• [Goal of the exercise] What lines in the records below contain the string "melanoma"? Copy every one.

• [Entries provided]
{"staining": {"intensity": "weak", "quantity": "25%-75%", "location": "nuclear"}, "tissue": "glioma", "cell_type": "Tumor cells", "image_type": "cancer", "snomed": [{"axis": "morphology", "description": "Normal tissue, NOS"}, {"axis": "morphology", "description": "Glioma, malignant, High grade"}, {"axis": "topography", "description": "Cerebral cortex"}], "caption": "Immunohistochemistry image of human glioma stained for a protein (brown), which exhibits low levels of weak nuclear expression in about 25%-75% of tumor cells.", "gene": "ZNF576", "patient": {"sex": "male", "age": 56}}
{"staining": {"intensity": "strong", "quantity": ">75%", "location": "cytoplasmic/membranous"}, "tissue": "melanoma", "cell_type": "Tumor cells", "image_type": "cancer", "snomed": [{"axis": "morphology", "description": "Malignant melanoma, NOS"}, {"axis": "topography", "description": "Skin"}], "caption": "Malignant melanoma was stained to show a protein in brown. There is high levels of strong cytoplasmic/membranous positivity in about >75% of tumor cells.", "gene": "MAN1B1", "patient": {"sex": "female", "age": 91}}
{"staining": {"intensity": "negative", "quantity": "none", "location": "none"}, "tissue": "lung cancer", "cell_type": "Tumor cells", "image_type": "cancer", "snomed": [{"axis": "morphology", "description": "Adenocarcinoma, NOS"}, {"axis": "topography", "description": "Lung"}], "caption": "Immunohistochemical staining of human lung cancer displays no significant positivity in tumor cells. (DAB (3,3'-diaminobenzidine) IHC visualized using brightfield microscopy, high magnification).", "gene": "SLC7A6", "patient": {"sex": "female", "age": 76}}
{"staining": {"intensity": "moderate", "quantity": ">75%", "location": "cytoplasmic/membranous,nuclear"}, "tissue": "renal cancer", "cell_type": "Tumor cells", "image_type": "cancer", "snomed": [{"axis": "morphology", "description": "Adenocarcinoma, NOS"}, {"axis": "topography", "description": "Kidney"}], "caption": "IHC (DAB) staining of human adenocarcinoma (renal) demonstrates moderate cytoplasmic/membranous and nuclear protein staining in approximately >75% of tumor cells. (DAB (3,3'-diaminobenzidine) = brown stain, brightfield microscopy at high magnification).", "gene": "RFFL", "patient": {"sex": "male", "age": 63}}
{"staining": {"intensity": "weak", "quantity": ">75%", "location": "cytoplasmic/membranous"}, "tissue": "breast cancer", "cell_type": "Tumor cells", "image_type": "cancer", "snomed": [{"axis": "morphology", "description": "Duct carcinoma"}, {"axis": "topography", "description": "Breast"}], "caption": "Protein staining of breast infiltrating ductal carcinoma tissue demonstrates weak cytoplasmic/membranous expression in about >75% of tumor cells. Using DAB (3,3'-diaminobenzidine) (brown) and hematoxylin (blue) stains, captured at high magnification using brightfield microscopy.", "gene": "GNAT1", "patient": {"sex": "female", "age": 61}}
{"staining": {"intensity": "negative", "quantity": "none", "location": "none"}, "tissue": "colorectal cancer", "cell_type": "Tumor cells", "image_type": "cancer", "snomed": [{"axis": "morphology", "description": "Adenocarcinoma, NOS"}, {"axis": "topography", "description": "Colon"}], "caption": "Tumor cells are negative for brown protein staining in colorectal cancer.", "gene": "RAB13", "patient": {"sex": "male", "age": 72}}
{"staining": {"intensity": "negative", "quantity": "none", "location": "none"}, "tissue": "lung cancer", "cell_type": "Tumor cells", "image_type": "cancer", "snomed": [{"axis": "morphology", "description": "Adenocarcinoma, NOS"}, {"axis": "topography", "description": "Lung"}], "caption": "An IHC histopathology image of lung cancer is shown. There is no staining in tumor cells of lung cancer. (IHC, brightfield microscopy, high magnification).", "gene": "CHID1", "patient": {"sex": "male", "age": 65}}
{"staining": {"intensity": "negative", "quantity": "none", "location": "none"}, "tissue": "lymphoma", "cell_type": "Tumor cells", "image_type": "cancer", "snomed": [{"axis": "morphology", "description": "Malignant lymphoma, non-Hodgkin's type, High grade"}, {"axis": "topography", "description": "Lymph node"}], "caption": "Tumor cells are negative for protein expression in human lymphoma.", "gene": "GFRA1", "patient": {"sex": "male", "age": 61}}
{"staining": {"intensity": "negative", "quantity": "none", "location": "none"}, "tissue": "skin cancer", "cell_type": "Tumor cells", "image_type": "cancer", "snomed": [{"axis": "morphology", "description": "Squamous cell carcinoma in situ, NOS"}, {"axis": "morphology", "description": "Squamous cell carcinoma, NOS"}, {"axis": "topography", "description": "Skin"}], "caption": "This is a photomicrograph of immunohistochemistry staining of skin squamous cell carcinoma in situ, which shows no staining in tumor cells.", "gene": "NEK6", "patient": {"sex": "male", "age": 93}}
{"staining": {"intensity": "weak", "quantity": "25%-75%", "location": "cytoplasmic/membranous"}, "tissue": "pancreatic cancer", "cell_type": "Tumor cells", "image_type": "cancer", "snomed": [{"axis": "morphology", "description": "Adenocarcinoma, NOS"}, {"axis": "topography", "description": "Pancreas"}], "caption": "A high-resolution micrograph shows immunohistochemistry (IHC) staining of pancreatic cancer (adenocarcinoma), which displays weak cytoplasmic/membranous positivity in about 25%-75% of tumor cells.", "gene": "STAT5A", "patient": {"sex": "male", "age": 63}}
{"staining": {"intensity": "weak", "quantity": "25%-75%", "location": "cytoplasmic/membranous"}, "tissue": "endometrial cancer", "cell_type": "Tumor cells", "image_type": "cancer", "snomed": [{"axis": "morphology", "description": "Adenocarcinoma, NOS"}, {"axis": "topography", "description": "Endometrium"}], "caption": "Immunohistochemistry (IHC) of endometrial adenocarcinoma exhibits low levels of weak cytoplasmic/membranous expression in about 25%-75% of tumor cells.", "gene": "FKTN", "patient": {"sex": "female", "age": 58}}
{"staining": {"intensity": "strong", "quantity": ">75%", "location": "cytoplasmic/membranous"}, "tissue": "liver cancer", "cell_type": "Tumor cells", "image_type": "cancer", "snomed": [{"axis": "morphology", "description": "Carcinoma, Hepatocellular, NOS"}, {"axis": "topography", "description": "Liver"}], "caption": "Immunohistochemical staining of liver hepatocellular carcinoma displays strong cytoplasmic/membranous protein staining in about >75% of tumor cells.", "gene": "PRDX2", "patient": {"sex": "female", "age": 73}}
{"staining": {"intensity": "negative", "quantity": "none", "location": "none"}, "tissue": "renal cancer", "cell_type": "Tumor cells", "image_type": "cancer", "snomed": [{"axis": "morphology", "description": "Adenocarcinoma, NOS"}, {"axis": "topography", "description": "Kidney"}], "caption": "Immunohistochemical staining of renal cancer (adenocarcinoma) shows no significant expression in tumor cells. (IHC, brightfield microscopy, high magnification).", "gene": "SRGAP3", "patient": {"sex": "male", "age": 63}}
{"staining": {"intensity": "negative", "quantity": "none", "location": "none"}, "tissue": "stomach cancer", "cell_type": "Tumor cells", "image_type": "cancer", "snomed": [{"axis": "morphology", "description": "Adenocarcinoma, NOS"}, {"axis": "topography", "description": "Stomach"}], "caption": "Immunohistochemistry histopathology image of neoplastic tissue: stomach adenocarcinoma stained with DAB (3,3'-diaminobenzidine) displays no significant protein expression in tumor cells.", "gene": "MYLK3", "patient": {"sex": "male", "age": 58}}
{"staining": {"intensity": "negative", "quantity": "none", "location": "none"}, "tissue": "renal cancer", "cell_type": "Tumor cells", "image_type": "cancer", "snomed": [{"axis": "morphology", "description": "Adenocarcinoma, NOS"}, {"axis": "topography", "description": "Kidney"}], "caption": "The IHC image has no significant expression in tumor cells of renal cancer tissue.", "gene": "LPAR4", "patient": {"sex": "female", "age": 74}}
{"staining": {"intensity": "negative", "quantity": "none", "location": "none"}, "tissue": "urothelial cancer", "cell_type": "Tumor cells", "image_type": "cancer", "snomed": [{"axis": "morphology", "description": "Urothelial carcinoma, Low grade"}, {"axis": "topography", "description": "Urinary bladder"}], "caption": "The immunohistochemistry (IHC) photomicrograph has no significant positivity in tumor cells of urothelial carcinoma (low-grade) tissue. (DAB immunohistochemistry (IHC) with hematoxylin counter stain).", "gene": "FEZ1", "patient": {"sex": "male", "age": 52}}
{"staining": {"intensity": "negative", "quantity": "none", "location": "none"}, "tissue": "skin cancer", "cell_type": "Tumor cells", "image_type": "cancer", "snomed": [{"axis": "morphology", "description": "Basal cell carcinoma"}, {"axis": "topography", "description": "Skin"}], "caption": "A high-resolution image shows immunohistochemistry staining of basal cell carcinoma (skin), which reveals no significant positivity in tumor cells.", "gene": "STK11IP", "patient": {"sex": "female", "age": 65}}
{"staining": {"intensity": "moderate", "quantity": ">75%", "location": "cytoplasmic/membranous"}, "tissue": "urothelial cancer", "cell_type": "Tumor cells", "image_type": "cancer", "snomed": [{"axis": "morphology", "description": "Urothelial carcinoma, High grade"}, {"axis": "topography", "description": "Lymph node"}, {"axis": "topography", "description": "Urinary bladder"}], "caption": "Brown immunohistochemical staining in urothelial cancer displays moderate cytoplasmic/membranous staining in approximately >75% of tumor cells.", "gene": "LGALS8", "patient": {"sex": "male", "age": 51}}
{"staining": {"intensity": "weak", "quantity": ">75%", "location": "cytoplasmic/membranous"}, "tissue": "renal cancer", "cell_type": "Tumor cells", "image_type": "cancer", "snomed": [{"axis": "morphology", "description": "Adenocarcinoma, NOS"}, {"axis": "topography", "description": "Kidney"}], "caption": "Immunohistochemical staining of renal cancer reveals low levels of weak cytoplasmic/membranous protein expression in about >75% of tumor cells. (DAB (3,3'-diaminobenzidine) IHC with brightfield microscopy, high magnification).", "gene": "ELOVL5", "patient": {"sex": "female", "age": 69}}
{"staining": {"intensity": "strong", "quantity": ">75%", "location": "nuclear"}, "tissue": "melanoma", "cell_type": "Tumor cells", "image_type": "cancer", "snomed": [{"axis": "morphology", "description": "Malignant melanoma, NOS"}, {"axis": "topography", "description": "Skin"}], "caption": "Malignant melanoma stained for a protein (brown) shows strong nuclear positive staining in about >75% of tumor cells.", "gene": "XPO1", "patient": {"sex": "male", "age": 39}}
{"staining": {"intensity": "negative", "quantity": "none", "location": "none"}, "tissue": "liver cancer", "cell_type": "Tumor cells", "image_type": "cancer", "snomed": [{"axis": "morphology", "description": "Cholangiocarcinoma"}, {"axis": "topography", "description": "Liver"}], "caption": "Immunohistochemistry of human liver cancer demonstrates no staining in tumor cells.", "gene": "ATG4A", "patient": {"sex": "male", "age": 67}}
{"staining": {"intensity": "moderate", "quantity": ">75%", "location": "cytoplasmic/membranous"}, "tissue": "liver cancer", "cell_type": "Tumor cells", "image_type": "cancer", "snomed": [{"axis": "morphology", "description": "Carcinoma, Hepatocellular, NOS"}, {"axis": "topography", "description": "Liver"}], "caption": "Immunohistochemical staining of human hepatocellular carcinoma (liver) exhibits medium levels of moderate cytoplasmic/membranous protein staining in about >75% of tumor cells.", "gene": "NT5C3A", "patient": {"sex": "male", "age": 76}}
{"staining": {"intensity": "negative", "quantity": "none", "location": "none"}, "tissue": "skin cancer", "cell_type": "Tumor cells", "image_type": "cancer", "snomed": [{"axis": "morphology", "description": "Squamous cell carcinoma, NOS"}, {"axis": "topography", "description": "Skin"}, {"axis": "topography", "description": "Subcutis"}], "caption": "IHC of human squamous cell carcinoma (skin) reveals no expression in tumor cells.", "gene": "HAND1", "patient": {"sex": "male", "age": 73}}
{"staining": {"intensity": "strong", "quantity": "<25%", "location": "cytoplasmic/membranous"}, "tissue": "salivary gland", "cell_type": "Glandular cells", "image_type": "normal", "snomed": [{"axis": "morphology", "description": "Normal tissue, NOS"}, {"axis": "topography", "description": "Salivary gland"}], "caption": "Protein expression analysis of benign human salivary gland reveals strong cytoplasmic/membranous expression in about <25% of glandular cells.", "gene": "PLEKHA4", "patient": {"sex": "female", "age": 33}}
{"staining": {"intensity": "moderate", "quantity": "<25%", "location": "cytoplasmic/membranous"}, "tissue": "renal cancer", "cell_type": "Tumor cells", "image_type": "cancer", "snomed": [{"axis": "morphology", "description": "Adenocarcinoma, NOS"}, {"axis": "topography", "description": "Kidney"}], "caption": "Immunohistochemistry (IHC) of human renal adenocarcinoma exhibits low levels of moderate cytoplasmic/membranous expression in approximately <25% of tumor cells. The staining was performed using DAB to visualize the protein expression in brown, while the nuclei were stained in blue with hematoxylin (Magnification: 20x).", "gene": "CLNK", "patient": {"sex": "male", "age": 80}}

• [Exercise result]
{"staining": {"intensity": "strong", "quantity": ">75%", "location": "cytoplasmic/membranous"}, "tissue": "melanoma", "cell_type": "Tumor cells", "image_type": "cancer", "snomed": [{"axis": "morphology", "description": "Malignant melanoma, NOS"}, {"axis": "topography", "description": "Skin"}], "caption": "Malignant melanoma was stained to show a protein in brown. There is high levels of strong cytoplasmic/membranous positivity in about >75% of tumor cells.", "gene": "MAN1B1", "patient": {"sex": "female", "age": 91}}
{"staining": {"intensity": "strong", "quantity": ">75%", "location": "nuclear"}, "tissue": "melanoma", "cell_type": "Tumor cells", "image_type": "cancer", "snomed": [{"axis": "morphology", "description": "Malignant melanoma, NOS"}, {"axis": "topography", "description": "Skin"}], "caption": "Malignant melanoma stained for a protein (brown) shows strong nuclear positive staining in about >75% of tumor cells.", "gene": "XPO1", "patient": {"sex": "male", "age": 39}}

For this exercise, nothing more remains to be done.